Crustumerium offers a unique opportunity to study many different aspects of Iron Age habitation in central Italy.
Below is a short list of chracteristics of the site that are discussed in the text:
- 15km north of Rome
- 60 hectares in size
- First settlement in the 9th century BC
- Founded on the edge of Latin, Etruscan, Faliscan and Sabine territory
- Evidence for large infrastructural projects
- Prominent place in Iron Age road network
- Unique local material culture
- Surrounded by large cemeteries
- Mentioned in many historical sources
- Conquered by Rome in 499BC
- Exact location lost until 19th century
- Rediscovered in the 1970's
The settlement of Crustumerium is situated on the Marcigliana Vecchia hill in the southeast of the volcanic district of the Monti Sabatini. The area is part of a relief system with rolling hills and serrated edges. The hills rise about 30 to 100 m above the Tiber plain and are divided by many small streams and canals. This hydrographical system has severely eroded the volcanic soil, which resulted in an irregular, hilly landscape with several smaller relief systems, independent of one another. The plateau of Crustumerium, for example, is surrounded by steep cliffs that have an inclination of about 30 to 40 degrees, creating an easily defensible position, except for its south-eastern side. The soil of the entire settlement area consists of a volcanic bedrock type named Tufo di Sacrofano, after the nearby extinct volcano. In some areas, other types of ‘tuff’ can also be distinguished. The soft bedrock permitted the landscape and subsurface to be easily modified artificially in antiquity, for example for irrigation works, deepened roads, quarries and the digging of tombs and caves – traces of which are often still visible today. Unfortunately, the soft soils have also been subject to massive erosion due to intensive agricultural exploitation in the past; a fact that threatens or has already destroyed part of the archaeological record.
The oldest surface finds that can be related to some form of habitation at Crustumerium can be dated to the end of ninth century BC. This coincides with the date of the oldest tombs. In the beginning the number of dwellings (huts built from perishable materials) would have been few. Some families with their own agricultural plots would have lived and worked within the settlement limits, occupying a large part of it. That the settlement flourished during the seventh and sixth century can easily be deduced from the abundant surface material and the growing number of tombs in the burial grounds. The early ‘village’ developed more and more urban characteristics, the overall density of habitation grew considerably within the settlement limits and the surrounding terrain would have been increasingly exploited to support the growing population. Landscape modifications for irrigation and infrastructure offer proof of this. The most striking example is the artificial road trench that was cut straight through the settlement. There is also evidence for a defensive moat and walls, where the terrain offered no natural defence. In the course of the fifth century BC Crustumerium started to decline rapidly under increasing territorial pressure from Rome.
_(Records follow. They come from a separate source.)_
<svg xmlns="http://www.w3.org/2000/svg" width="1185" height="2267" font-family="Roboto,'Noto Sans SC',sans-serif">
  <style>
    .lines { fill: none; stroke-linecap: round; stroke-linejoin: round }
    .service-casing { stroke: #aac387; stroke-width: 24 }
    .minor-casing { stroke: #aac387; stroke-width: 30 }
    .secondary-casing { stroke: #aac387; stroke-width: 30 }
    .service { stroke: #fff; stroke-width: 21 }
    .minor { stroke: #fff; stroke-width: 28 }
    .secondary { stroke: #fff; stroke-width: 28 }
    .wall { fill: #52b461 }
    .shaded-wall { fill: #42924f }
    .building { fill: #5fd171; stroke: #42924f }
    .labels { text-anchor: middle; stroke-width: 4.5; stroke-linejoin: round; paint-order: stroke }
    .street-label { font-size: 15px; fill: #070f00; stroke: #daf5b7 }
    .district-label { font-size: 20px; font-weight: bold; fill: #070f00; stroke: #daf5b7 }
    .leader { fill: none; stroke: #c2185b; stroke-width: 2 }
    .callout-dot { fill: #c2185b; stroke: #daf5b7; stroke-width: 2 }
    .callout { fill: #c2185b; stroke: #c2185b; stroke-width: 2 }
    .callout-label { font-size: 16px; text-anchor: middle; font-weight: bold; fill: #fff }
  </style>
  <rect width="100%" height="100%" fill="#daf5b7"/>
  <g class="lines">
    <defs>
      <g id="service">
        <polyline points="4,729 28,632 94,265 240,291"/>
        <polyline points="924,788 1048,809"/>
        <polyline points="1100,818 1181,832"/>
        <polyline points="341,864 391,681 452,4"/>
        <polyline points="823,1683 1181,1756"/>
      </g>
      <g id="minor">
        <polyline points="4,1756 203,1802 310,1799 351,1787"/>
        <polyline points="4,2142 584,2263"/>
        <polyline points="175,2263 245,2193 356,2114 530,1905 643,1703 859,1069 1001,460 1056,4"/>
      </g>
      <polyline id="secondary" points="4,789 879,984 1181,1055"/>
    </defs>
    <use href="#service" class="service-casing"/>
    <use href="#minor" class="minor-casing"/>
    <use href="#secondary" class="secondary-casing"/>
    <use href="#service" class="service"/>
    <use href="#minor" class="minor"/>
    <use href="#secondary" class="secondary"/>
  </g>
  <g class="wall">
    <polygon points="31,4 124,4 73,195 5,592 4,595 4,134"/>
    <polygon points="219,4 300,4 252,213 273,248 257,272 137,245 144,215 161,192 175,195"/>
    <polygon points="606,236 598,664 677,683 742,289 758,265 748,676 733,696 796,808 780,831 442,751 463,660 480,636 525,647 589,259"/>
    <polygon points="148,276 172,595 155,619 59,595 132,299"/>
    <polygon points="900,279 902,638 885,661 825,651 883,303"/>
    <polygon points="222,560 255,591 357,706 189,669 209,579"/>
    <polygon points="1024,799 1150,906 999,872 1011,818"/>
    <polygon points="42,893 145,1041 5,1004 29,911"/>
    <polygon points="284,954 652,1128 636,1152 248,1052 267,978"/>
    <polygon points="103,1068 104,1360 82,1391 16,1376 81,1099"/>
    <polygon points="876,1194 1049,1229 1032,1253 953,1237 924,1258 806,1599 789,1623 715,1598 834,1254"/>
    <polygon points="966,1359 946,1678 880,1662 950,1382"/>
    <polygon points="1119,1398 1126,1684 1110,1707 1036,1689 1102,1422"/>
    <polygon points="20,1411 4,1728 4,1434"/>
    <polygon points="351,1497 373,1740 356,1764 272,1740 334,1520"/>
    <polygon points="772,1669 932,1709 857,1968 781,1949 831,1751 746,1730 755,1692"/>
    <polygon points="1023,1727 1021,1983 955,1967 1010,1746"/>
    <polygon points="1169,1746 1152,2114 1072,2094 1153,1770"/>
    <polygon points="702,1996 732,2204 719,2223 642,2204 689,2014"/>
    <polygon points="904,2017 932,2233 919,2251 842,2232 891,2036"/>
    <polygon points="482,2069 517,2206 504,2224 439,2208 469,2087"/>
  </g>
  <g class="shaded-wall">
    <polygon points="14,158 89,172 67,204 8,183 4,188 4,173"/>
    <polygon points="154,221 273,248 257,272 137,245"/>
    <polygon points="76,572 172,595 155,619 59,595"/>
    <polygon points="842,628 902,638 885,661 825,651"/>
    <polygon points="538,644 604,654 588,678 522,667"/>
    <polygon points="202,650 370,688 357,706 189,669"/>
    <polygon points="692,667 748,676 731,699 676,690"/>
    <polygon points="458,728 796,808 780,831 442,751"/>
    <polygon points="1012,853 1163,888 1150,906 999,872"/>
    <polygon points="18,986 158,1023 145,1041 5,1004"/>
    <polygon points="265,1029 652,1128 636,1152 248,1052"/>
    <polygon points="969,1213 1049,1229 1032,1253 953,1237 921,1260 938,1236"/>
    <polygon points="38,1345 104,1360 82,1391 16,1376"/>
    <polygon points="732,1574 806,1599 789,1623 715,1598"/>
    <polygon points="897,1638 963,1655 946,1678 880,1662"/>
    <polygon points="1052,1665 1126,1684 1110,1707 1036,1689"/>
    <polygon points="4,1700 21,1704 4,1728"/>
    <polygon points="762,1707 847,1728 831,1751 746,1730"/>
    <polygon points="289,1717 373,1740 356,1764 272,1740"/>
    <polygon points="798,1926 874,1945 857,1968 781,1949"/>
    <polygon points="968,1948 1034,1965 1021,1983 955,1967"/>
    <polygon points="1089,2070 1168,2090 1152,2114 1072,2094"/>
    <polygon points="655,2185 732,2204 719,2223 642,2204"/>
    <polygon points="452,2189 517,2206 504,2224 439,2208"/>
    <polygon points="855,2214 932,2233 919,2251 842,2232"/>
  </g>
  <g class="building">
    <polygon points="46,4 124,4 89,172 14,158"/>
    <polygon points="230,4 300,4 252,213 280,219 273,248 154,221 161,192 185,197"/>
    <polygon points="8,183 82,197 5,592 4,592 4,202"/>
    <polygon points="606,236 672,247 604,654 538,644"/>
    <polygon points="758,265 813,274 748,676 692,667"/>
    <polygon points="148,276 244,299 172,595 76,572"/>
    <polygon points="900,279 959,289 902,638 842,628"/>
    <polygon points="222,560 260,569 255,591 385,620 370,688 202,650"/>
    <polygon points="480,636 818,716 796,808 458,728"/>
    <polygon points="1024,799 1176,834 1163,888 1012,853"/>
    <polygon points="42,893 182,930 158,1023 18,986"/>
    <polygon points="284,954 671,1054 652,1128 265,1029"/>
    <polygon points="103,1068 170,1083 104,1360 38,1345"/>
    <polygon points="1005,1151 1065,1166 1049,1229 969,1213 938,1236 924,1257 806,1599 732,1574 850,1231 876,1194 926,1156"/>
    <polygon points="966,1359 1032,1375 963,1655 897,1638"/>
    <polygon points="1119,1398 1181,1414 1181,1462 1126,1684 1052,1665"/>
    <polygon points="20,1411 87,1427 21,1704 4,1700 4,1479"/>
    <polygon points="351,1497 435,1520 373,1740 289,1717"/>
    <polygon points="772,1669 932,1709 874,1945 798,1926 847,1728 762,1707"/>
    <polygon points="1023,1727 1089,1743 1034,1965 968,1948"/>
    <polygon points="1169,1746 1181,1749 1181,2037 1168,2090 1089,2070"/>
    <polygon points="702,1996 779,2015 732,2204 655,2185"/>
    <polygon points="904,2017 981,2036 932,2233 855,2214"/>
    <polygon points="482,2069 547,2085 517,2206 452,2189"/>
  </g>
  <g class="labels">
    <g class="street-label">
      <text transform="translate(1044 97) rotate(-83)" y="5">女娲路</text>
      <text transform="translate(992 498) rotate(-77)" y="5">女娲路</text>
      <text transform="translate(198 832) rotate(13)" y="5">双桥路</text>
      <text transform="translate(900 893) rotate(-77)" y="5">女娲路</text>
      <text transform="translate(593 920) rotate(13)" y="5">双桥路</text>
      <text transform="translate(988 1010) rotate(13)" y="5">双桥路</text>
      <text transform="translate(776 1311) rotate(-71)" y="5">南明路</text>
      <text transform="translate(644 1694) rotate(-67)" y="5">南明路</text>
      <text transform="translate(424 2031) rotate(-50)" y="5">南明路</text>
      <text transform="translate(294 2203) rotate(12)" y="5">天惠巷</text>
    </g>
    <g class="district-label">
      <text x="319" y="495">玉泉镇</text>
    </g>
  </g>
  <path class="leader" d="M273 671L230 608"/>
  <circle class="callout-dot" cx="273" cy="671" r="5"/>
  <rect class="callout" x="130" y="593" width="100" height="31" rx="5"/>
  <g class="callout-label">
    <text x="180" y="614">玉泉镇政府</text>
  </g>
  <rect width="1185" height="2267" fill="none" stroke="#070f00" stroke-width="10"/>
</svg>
Eventually it was abandoned as a settlement and incorporated into the Roman suburbium as farmland.
The Burial Grounds
In antiquity, Crustumerium was surrounded by several burial grounds, some of which were in use from the late ninth century onwards. To date, sepulchral areas have been identified to the north, northeast, southeast and west of the settlement. The areas are named after the toponyms of their location; respectively Campo Grande, Sasso Bianco, Monte Del Bufalo, Cisterna Grande and Marcigliano. The presence of tombs at numerous locations outside of the settlement area has been attested by surveys, excavations and the mapping of illicit activities. A combined analysis of these data indicates that the slopes surrounding the urban plateau and the opposite geological units must have been occupied by tombs, forming a belt around the settlement. The areas to the north and southeast, near the roads leading to the Sabine, Etruscan and Latin lands, had probably been more intensively used. Large strips of empty land must have delimited the different funerary areas. Excavations of both the GIA and the Soprintendenza have focussed on the Monte Del Bufalo funerary area, where more than 300 tombs have been identified to date.